End of year spending package
With the December 21 deadline looming to fund remaining areas of government for FY19, congressional Democratic leaders traveled to the White House on Tuesday to discuss the parameters of an end of year spending package. In a heated public meeting, the President and Leaders Schumer (D-NY) and Pelosi (D-CA) argued over the President’s request for $5 billion to build a border wall, with Trump claiming he would be “proud” to (partially) shut down the government if the request goes unfulfilled. Congressional leaders are now weighing options to avert or minimize the shutdown threat, including potentially separating the FY19 DHS bill from the other remaining measures, including Transportation-Housing and Urban Development and Commerce-Science-Justice.
Elsewhere, the Senate voted 87-13 on Tuesday to adopt the $867 billion farm bill conference report. The House followed suit Wednesday, 369-47, sending the bill to the President for his signature. Thursday, the Senate voted on a resolution to withdraw US support from Saudi Arabia’s efforts in Yemen’s civil war. Support for the measure grew after journalist Jamal Khashoggi’s murder, but it is unlikely to come to the House floor and the Administration opposes the measure and has threatened a veto.
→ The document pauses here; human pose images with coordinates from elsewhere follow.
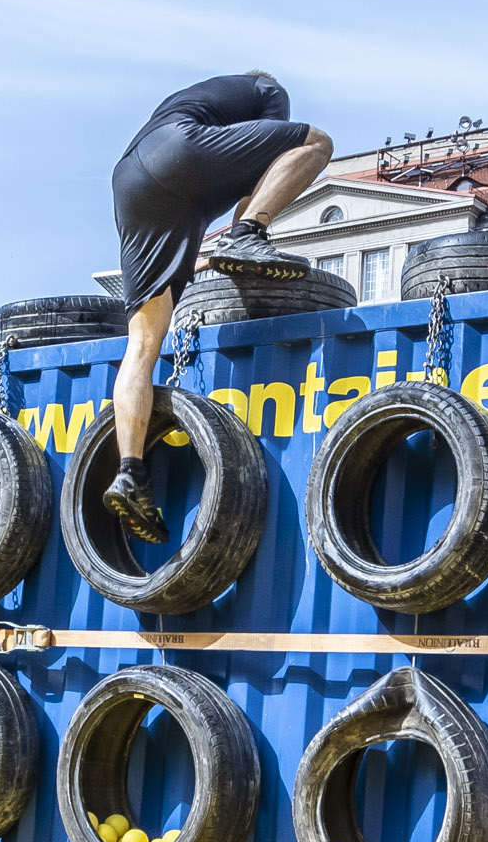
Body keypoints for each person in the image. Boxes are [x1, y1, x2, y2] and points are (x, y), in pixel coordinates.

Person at [104, 72, 334, 542]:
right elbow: (271, 163)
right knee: (316, 143)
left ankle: (131, 471)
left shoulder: (195, 97)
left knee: (143, 345)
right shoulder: (266, 90)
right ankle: (250, 237)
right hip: (179, 154)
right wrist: (247, 231)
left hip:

Senator Maria Cantwell (D-WA) confirmed this week that she will assume the top Democratic seat on the Senate Commerce, Science, and Transportation Committee, succeeding outgoing Ranking Member Bill Nelson (D-FL). Under incoming Chairman Roger Wicker (R-MS), the Committee is expected to focus at the outset on developing a federal consumer privacy framework, building on a series of hearings this year during which lawmakers heard from the private sector, consumer advocates, and those involved in developing the EU’s GDPR and the California Consumer Privacy Act (CCPA). For more on committee leadership changes and agendas for the 116th Congress, click here.
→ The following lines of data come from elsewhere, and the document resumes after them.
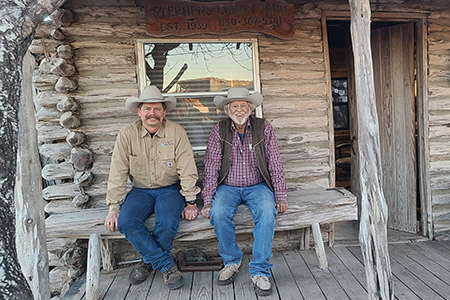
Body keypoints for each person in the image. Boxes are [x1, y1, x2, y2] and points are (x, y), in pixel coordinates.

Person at [104, 85, 200, 290]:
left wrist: (191, 201)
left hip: (170, 189)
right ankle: (166, 265)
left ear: (164, 112)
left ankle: (147, 262)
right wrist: (113, 208)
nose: (152, 114)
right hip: (140, 190)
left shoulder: (176, 131)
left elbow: (187, 167)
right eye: (147, 109)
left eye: (157, 109)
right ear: (139, 111)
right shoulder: (126, 134)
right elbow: (117, 171)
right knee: (126, 221)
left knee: (167, 221)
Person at [201, 87, 288, 296]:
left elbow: (275, 162)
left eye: (242, 105)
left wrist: (280, 195)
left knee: (268, 212)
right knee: (218, 212)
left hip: (257, 186)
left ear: (250, 108)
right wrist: (207, 200)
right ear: (228, 109)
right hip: (227, 187)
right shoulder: (219, 130)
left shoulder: (263, 128)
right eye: (234, 106)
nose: (239, 109)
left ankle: (260, 270)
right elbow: (211, 165)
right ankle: (231, 261)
Reps. Darren Soto (D-FL) and Ted Budd (R-NC) introduced legislation this week to promote US competitiveness in the global virtual currency marketplace. The bill defines virtual currency as “a digital representation of value that does not have legal tender status and that functions as a medium of exchange, a unit of account, or a store of value” and directs the Commodity Futures Trading Commission (CFTC) to produce a report on the state of virtual markets and ways to promote American competitiveness. Soto, Budd, and Rep. Bonnie Watson Coleman (D-NJ) also introduced a consumer protection-focused measure that orders a CFTC report on promoting fair and transparent virtual currency markets by examining the potential for price manipulation. Both bills are representative of the increasing importance of and congressional interest in both promoting and regulating financial technologies.